(DATA FOR REVIEW begins)

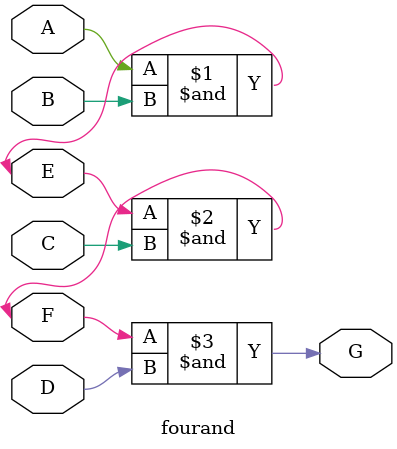
<source format=v>
`timescale 1ns / 1ps


module fourand(
    input A,
    input B,
    input C,
    input D,
    inout E,
    inout F,
    output G
    );
    
    assign E = A & B;
    assign F = E & C;
    assign G = F & D;
    
endmodule

</source>
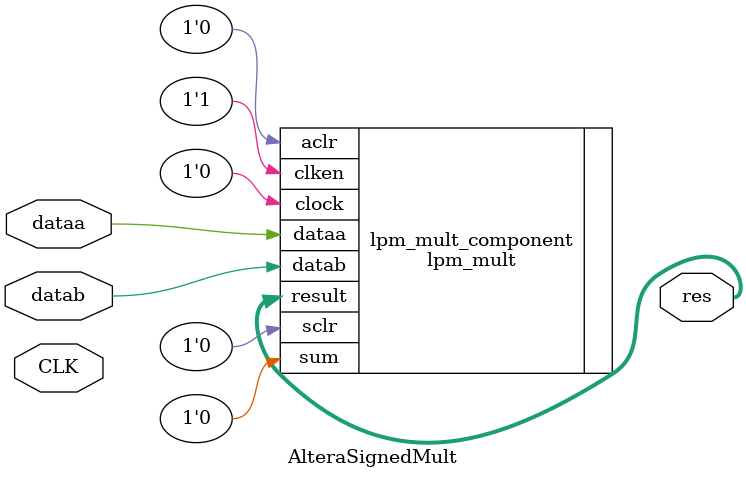
<source format=v>


// synopsys translate_off
`timescale 1 ps / 1 ps
// synopsys translate_on
module AlteraSignedMult (
  CLK,
  dataa,
  datab,
  res);

  parameter WIDTH = 1;

  input  CLK;
  input  [WIDTH-1:0] dataa;
  input  [WIDTH-1:0] datab;
  output [(2*WIDTH)-1:0] res;

  lpm_mult lpm_mult_component (
        //.clock (CLK),
        .clock (1'b0),
        .dataa (dataa),
        .datab (datab),
        .result (res),
        .aclr (1'b0),
        .clken (1'b1),
        .sclr (1'b0),
        .sum (1'b0));
  defparam
    lpm_mult_component.lpm_hint = "MAXIMIZE_SPEED=5",
    lpm_mult_component.lpm_pipeline = 0,
    lpm_mult_component.lpm_representation = "SIGNED",
    lpm_mult_component.lpm_type = "LPM_MULT",
    lpm_mult_component.lpm_widtha = WIDTH,
    lpm_mult_component.lpm_widthb = WIDTH,
    lpm_mult_component.lpm_widthp = 2*WIDTH;

endmodule

</source>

(DATA FOR REVIEW ends)

TASK OBJECTIVE: Provide the number of lines above containing "input" and nothing else.

YOUR SOLUTION: 7